Enfin, le troisième point fort de sa démarche réside en la mise en évidence – et là commence la glose politique – de l’exfiltration des techniques médicales vers la sphère publique, avec un usage massif, dilué et capitalisé. En somme, Laurent de Sutter étaye de faits et décrypte dans notre réel ce que le Brésilien Machado de Assis avait métaphorisé dans son roman L’Aliéniste lorsqu’il mettait en scène l’extension du diagnostic asilaire à la dimension d’un État. Car, dans la mesure où elle est organisée, planifiée, entretenue par le système capitaliste même, nous sommes toutes et tous à la merci de l’emprise chimique sur nos esprits et volontés. Même la pilule contraceptive, envisagée pourtant comme un pilier de l’émancipation féminine par rapport aux contraintes naturelles, n’échappe pas à ce terrible constat : « Loin de n’être le problème que de ceux qui la consomment, la pilule est le symptôme d’un état général du monde, où se nouent les fils de l’anthropologie, de l’économie et de l’écologie définissant l’âge de l’anesthésie, en tant qu’âge de la désorganisation hébétée des sujets. »

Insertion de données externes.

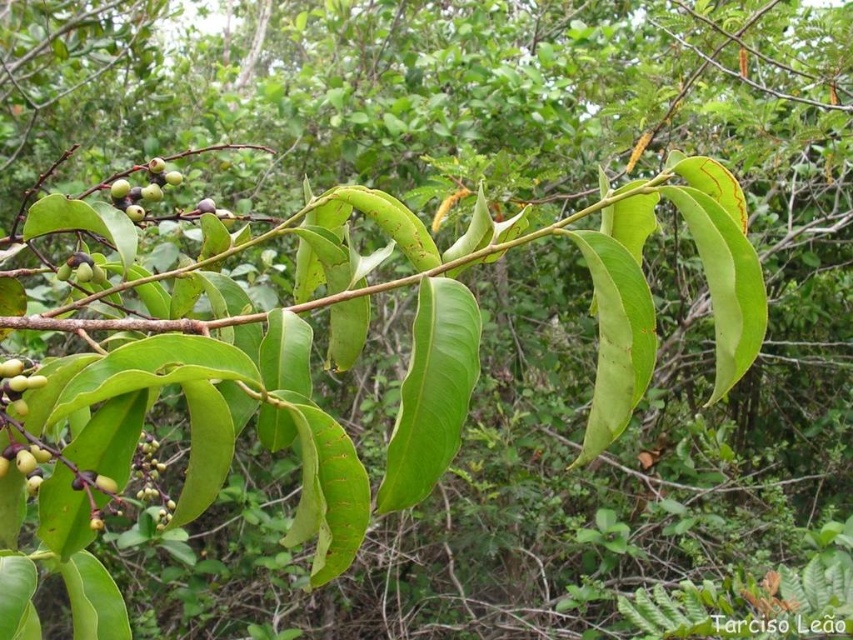
You are standing 1.03 meters away from the point marked at coordinates point (38,376). If you want to take a photo of the berries on the plant branch, will you be able to capture the entire berries in the frame without moving closer?

The point marked at coordinates point (38,376) is 1.03 meters away from the camera. Since the berries are part of the plant branch at that point, you can capture the entire berries in the frame without moving closer, provided the camera has an appropriate lens or zoom capability.

What are the coordinates of the green matte berries at upper left?

The green matte berries at upper left are located at coordinates point [142,189].

You are a gardener who needs to harvest berries and fruit from the plant. The minimum distance required between the berries and fruit to ensure proper growth is 12 inches. Can you confirm if the green matte berries at upper left and green matte fruit at lower left meet this requirement?

The green matte berries at upper left are 12.19 inches from the green matte fruit at lower left, which exceeds the minimum required distance of 12 inches. Therefore, they meet the growth requirement.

Il se trouvera des féministes pour reprocher cette lecture à Laurent de Sutter, comme il aura des détracteurs du côté des libertaires pur jus, qui lui demanderont peut-être d’expliquer l’assimilation qu’il opère, dans sa préface, de la notion de servitude volontaire à « une catégorie pour moralistes en mal de coupables ». Les thuriféraires de Gustave Le Bon – il en reste – ne seront guère plus contents de voir celui qu’ils envisageaient comme le seul penseur valable de la Psychologie des foules taxé d’être un vulgaire plagiaire de ses prédécesseurs italiens… Et puis, il y aura l’étonnement de ces quelques méfiants envers ce que l’on nomme abusivement la « démocratie » (non pas le système politique idéal mais le dispositif de pouvoir coercitif et contraignant qui se pare de ce nom), et qui seront surpris de ne pas voir apparaître une seule fois le terme tout au long de l’exposé. Cette absente, pourtant l’alliée objective du « narcocapitalisme » dénoncé par Laurent de Sutter, est peut-être la seule pièce manquante à ce développement brillant, où le seul autre ennemi clairement désigné est le nazisme, qui drogua ses soldats pour mieux les soumettre à son abjecte discipline. Les sociétés dites libérales ne sont toutefois pas en reste dans les ravages causés sur les esprits par les substances artificielles qu’elle laisse circuler sur son marché, dans une logique d’injonction paradoxale parfaitement assumée.

Cette lacune (qui sera sans doute comblée dans un essai ultérieur) n’empêche en rien L’âge de l’anesthésie d’être un ouvrage de réflexion indispensable à l’intelligence des stratégies de contrôle social les plus vicieuses du monde contemporain. Et un livre, pour qui prend le maquis de l’intelligence, c’est autant un outil qu’une arme.